Maroc : Le risque terroriste après la mort de deux touristes

sam, 12/22/2018 - 09:42

Ce lundi 17 décembre, les habitants du village d’Imlil, dans la région de Marrakech, croient encore à un drame isolé. 

La police vient de découvrir les corps de deux jeunes randonneuses scandinaves, des traces de violence à l’arme blanche sur leur cou, dans un site isolé du massif du Haut Atlas. Louisa Vesterager Jespersen, une étudiante danoise de 24 ans, et Maren Ueland, une Norvégienne de 28 ans, étaient parties pour un mois de vacances au Maroc. 

Les deux amies avaient planté leur tente dans cette région montagneuse, à dix kilomètres d’Imlil, un petit village réputé pour être le dernier arrêt avant l’ascension du mont Toubkal, le plus haut sommet d’Afrique du Nord.

Alors qu’un acte criminel est d’abord évoqué par les autorités, la diffusion de deux vidéos sur les réseaux sociaux oriente désormais vers la piste terroriste, redoutée par le Maroc, qui a été épargné par les attaques djihadistes depuis 2011.

« C’est un acte criminel terroriste inadmissible qui ne correspond pas aux valeurs des Marocains ni de la région où il a eu lieu », a déclaré jeudi le porte-parole du gouvernement, Mustapha Khalfi.

Parmi les quatre suspects arrêtés, l’un d’eux appartient à un groupe terroriste radical, selon les services de sécurité.

Allégeance à Abou Bakr Al-Baghdadi

Une vidéo d’allégeance à l’organisation Etat islamique (EI) partagée mercredi sur Twitter et Telegram, que Le Monde a pu visionner, met en scène un groupe de quatre personnes, filmées dans une pièce sombre avec un drapeau de l’EI confectionné à la main accroché à un mur.

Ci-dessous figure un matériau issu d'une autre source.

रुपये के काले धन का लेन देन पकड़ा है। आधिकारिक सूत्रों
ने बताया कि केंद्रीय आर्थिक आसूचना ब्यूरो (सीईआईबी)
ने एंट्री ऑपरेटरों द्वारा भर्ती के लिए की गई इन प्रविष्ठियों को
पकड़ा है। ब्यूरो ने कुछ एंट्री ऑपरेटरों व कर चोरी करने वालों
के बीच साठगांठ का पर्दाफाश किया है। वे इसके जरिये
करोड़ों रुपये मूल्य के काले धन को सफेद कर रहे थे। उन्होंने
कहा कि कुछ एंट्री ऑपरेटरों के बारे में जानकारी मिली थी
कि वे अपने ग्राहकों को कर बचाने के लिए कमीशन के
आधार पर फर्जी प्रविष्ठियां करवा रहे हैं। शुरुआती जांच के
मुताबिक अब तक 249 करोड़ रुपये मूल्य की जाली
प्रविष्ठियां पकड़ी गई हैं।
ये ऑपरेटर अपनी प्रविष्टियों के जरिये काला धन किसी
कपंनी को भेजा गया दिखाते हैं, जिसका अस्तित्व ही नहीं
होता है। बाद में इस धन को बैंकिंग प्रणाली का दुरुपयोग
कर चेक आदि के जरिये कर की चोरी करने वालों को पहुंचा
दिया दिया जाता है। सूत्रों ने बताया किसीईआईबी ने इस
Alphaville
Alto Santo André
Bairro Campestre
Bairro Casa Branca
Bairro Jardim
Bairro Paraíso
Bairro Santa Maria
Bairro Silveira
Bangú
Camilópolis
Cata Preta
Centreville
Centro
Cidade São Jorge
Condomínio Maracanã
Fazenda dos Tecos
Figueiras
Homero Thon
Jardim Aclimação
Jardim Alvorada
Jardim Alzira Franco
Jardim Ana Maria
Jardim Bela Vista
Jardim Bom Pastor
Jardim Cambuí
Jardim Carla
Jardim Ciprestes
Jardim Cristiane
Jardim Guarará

Trois d’entre eux correspondent aux images des suspects arrêtés par la police publiées dans la presse. L’un d’eux affirme que la cellule a répondu aux appels de l’« émir des croyants, Abou Bakr Al-Baghdadi », le chef de l’EI, et en « soutien à nos frères de par le monde, et particulièrement nos frères de Hajin [ville détruite] par l’aviation croisée ».

Dernier centre de commandement urbain de l’EI en Syrie, cette cité a été reprise par les Forces démocratiques syriennes (FDS), mi-décembre. Les quatre hommes prêtent ensuite allégeance à Abou Bakr Al-Baghdadi. Selon le procureur général du roi, ils se sont filmés la semaine passée.

Film extrêmement brutal

Les services de renseignement danois ont indiqué analyser une première vidéo relayée mercredi soir, sans être « en mesure de faire d’autres commentaires sur son authenticité », ont-ils précisé, jeudi, dans un communiqué. Ce film, extrêmement brutal, qu’a également pu consulter Le Monde, montre l’assassinat de l’une des deux touristes, égorgée vivante. L’un de ses bourreaux prononce alors une unique phrase : « Pour les frères de Hajin. »

Ce double meurtre a secoué les services de sécurité. Après les attaques terroristes à Casablanca en 2003 (33 morts) et à Marrakech en 2011 (17 morts), le Maroc, également important pourvoyeur de djihadistes en Irak et en Syrie, a fait de la lutte antiterroriste une priorité.

En plus de renforcer son dispositif sécuritaire et son arsenal législatif, via le Bureau central des investigations judiciaires (BCIJ) créé en 2015, le royaume a verrouillé l’encadrement du champ religieux à travers le puissant ministère des habous (affaires religieuses) qui contrôle les lieux de culte, ainsi que la création d’un Conseil supérieur des oulémas.

« Un coup dans le dos du Maroc »

Depuis, les autorités marocaines communiquent régulièrement sur les moyens déployés et se félicitent d’avoir démantelé plus de 50 cellules terroristes, dont la moitié était liée à l’EI. Le meurtre des touristes scandinaves est « un coup dans le dos du Maroc et des Marocains », a condamné, jeudi, le premier ministre Saad-Eddine Al-Othmani.

C’est aussi un coup dur pour le tourisme, un secteur-clé de l’économie – 10 % de la richesse du pays et deuxième employeur après l’agriculture. Après plusieurs années de quasi-stagnation, le Maroc a enregistré, en 2017, un nombre record de visiteurs avec 11,35 millions de touristes, profitant de son image de pays sûr dans la région.